As Misard, furious and trembling, tried to arrange the bed, Flore came in, on her return from Doinville.

“It will be for the day after to-morrow, at eleven o’clock,” said she.

She spoke of the burial. She understood at a glance what kind of work had made Misard lose his breath during her absence, and she made a gesture of disdainful indifference.

“You may just as well give it up,” said she. “You’ll never find them.”

Imagining she also was braving him, he advanced towards her with set teeth.

“She gave them you, or you know where they are?” said he inquiringly.

The idea that her mother could have given her 1,000 frcs. to anyone, even to her daughter, made her shrug her shoulders.

“Ah!
to blazes! gave them,” she replied; “yes, gave them to the earth! Look, they are there! You can search.” And, with a broad gesture, she indicated the entire house, the garden with its well, the metal way, all the vast country. Yes, somewhere about there, at the bottom of a hole, in a place where none would ever find them. Then, while Misard, beside himself with anxiety, began twisting and turning the furniture about again, sounding the walls, without showing any constraint at her presence, the young girl, standing before the window, continued in a subdued voice:

“Oh! it is so mild outside. Such a lovely night! I walked quick. The stars make it like broad daylight. To-morrow, how beautiful it will be at sunrise!”

Flore remained for an instant at the window, with her eyes on the serene country, stirred by this first gentle warmth of April, from which she had just returned thoughtful, and suffering more acutely from her vivified torment. But when she heard Misard leave the apartment, and continue his tenacious search in the adjoining rooms, she, in her turn, approached the bed, seating herself with her eyes on her mother. The candle continued burning at the corner of the table, with a long, motionless flame. A passing train jolted the house.

Flore had resolved to remain there all night, and she sat pondering. First of all, the sight of the dead woman drew her from her fixed idea, from the thing that haunted her, which she had been debating in her mind beneath the stars, in the peaceful obscurity, all the way from Doinville. Surprise now set her suffering at rest. Why had she not displayed more grief at the death of her mother? And why, at this moment even, did she not shed tears?

Indeed, she loved her well, notwithstanding her shyness of a great, silent girl, who was for ever breaking away beating about the fields, as soon as released from duty. Twenty times over during the last crisis which was to kill her mother, she had come and sat there to implore her to call in a doctor; for she guessed what Misard was after, and was in hopes that fear would stop him.
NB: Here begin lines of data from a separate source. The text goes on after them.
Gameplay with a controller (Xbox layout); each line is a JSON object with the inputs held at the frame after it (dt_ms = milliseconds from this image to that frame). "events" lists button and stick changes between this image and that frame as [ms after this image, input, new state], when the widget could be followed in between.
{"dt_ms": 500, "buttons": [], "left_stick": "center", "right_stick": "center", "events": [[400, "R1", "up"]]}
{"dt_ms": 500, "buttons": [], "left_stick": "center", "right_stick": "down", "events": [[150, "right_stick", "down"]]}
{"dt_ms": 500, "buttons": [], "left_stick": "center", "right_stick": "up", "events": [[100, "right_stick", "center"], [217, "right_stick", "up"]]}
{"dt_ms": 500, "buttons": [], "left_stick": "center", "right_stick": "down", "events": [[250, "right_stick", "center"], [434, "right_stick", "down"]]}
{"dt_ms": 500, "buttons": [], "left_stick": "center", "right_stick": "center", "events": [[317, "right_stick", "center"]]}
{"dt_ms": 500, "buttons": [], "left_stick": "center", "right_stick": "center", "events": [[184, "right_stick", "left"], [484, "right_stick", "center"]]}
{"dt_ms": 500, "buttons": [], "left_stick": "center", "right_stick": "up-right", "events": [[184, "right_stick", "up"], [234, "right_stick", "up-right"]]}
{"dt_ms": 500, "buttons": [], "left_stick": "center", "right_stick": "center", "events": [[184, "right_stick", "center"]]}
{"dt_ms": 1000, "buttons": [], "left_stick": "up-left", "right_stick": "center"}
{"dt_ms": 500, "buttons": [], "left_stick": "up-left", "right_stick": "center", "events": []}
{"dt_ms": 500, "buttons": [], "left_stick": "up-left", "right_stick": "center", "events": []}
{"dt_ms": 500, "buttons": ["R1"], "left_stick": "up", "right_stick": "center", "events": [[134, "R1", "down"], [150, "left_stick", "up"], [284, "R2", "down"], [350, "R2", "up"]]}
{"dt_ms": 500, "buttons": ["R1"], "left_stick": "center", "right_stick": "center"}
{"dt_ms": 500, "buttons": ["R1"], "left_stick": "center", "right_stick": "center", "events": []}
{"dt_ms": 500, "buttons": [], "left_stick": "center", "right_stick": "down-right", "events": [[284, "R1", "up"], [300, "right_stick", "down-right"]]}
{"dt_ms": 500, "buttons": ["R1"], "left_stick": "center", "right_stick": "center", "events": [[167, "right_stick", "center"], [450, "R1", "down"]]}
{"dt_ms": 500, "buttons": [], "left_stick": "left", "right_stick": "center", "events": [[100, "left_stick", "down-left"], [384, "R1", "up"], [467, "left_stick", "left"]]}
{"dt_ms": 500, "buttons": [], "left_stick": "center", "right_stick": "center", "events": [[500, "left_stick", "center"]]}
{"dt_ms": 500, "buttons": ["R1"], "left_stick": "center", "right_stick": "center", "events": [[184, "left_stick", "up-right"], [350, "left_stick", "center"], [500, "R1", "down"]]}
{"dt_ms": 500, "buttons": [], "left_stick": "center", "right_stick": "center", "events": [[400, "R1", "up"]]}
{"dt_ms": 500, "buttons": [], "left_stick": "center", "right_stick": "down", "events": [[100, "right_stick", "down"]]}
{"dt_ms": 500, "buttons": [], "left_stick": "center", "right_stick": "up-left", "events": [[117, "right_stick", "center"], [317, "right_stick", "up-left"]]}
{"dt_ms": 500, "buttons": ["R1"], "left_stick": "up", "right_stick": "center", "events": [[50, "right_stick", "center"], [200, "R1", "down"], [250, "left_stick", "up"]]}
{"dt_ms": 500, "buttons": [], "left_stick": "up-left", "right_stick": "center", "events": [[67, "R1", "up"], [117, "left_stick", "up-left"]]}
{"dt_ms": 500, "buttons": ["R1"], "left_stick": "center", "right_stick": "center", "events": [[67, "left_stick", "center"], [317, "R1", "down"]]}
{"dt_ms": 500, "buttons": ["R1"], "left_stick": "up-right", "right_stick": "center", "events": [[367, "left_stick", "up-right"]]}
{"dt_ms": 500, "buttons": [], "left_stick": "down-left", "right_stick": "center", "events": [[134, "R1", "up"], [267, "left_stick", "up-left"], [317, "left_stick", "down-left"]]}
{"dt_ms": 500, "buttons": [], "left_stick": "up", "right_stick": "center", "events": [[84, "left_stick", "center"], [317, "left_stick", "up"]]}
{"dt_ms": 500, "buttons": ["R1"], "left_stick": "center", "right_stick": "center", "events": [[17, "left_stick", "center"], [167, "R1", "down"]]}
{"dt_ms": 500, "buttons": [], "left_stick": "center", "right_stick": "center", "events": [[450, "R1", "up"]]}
But she had never been able to obtain anything more from the invalid than a furious No. It seemed as if her mother took pride in accepting no assistance in the struggle, certain of the victory in spite of everything, as she carried off the cash; and then Flore ceased to interfere. Beset by her own chagrin, she disappeared, careering hither and thither to forget.

Assuredly this was what barred her heart When a person has too keen a trouble, there is no room for another. Her mother had gone; she saw her there, destroyed, and so pallid, without being able to feel any more sad, notwithstanding her efforts. Call in the gendarmes! Denounce Misard! What would be the use of it, as there was about to be a general upheaval? And, little by little, invincibly, although her eyes remained fixed on the dead body, she ceased to perceive it. She returned to her own inner vision, occupied entirely by the idea that had planted itself in her brain, alive to nothing but the heavy shock of the trains, whose passage told her the time.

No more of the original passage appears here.